Paper Summary
Share...

Direct link:

Developing a Measure of Help Seeking Climate: Links with Belonging, Help-seeking Tendencies, and Campus Climate

Fri, April 25, 8:00 to 9:30am MDT (8:00 to 9:30am MDT), The Colorado Convention Center, Floor: Meeting Room Level, Room 711

Abstract

Objectives/Conceptual Framing
Despite challenging transitions to postsecondary education (Martin, 2009), prior research has not only highlighted a lack of adaptive forms of help-seeking in postsecondary contexts but also primarily focused on students’ attributes and motivations as antecedents of help-seeking (Karabenick & Berger, 2013) rather than contextual affordances (e.g., Seamark & Gabriel, 2016). Extending the work on mastery goal structures and drawing from self-regulated learning (Fong et al., 2023; Zimmerman, 2002), we developed a measure specifically focused on students’ perceptions of help-seeking climate. In addition to assessing scale reliability and construct validity, we examined outcomes such as sense of belonging, help-seeking tendencies, and racial campus climate.

Method
As part of a larger student needs assessment, we surveyed 186 students (86% women) enrolled in a College of Education at a large Hispanic Serving Institution in the southwest U.S. Over half the sample was White (52%), followed by Latinx (32%), Black (11%), Asian (3%), and Other (2%); a tenth of the sample consisted of international students. Just under half were first-generation students (45%), and 26% were part-time students.

We initially developed seven five-point, Likert-style items focused on the messages and environments that may facilitate perceptions of help-seeking benefit. After assessing reliability, we found that one item significantly lowered the reliability and removed this item. We then calculated principal components analysis to assess construct validity. To explore predictive validity, we regressed the help-seeking climate measure on several outcomes (belonging, help-seeking tendencies, and racial campus climate), while controlling for gender, race/ethnicity, enrollment status, international status, and academic level. To assess potential moderator effects, we also tested for interactions between help-seeking climate and two sample characteristics: first-generation status and student of color (SOC).

Findings
Scale reliability was .86, and principal component analyses revealed unidimensionality (see Table 1), explaining 56.1% of the variance.
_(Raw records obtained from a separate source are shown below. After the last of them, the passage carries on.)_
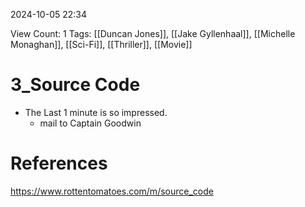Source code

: 2024-10-05 22:34

View Count: 1
Tags: [[Duncan Jones]], [[Jake Gyllenhaal]], [[Michelle Monaghan]], [[Sci-Fi]], [[Thriller]], [[Movie]]

# 3_Source Code

- The Last 1 minute is so impressed.
	- mail to Captain Goodwin
# References
https://www.rottentomatoes.com/m/source_code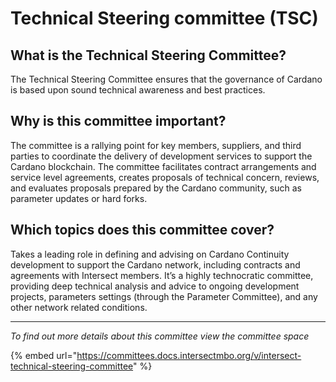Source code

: # Technical Steering committee (TSC)

## What is the Technical Steering Committee?

The Technical Steering Committee ensures that the governance of Cardano is based upon sound technical awareness and best practices.&#x20;

## Why is this committee important?

The committee is a rallying point for key members, suppliers, and third parties to coordinate the delivery of development services to support the Cardano blockchain. The committee facilitates contract arrangements and service level agreements, creates proposals of technical concern, reviews, and evaluates proposals prepared by the Cardano community, such as parameter updates or hard forks.&#x20;

## Which topics does this committee cover?

Takes a leading role in defining and advising on Cardano Continuity development to support the Cardano network, including contracts and agreements with Intersect members. It’s a highly technocratic committee, providing deep technical analysis and advice to ongoing development projects, parameters settings (through the Parameter Committee), and any other network related conditions.

***

_To find out more details about this committee view the committee space_

{% embed url="https://committees.docs.intersectmbo.org/v/intersect-technical-steering-committee" %}
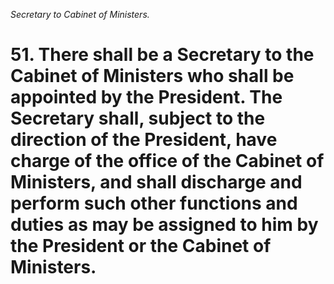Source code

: *Secretary to Cabinet of Ministers.*

# 51. There shall be a Secretary to the Cabinet of Ministers who shall be appointed by the President. The Secretary shall, subject to the direction of the President, have charge of the office of the Cabinet of Ministers, and shall discharge and perform such other functions and duties as may be assigned to him by the President or the Cabinet of Ministers.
Controlling for various student characteristics, help-seeking climate was as a significant predictor (ps < .001) of all outcome variables of interest (Table 2), with positive associations with social belonging (β = .31), academic belonging (β = .41), instrumental help-seeking (β = .26), and general belonging (β = .33). Conversely, it negatively predicted help-seeking threat (β = -.33), help-seeking avoidance (β = -.34), and racial climate perceptions (stereotyping; β = -.39). When testing interaction effects, we found no evidence of moderation of these associations by first-generation status; in contrast, being a SOC moderated the relationship between help-seeking climate and two outcomes: social belonging (β = .88, p = .04) and help-seeking avoidance (β = -.99, p = .02). Simple slopes analyses revealed that help-seeking climate was more influential for students of color (social belonging: βSOC = .33 vs. βnon-SOC = .16; help-seeking avoidance: βSOC = -.40 vs. βnon-SOC = -.17).

Significance
Shifting the field of help-seeking research from a deficit-framed approach, we explored an important antecedent for adaptive help-seeking, belonging, and racial climate–help-seeking climate. Moreover, help-seeking climate seems more salient for students of color, suggesting the importance of fostering such climates for promoting educational equity in institutions that threaten racially or ethnically minoritized students.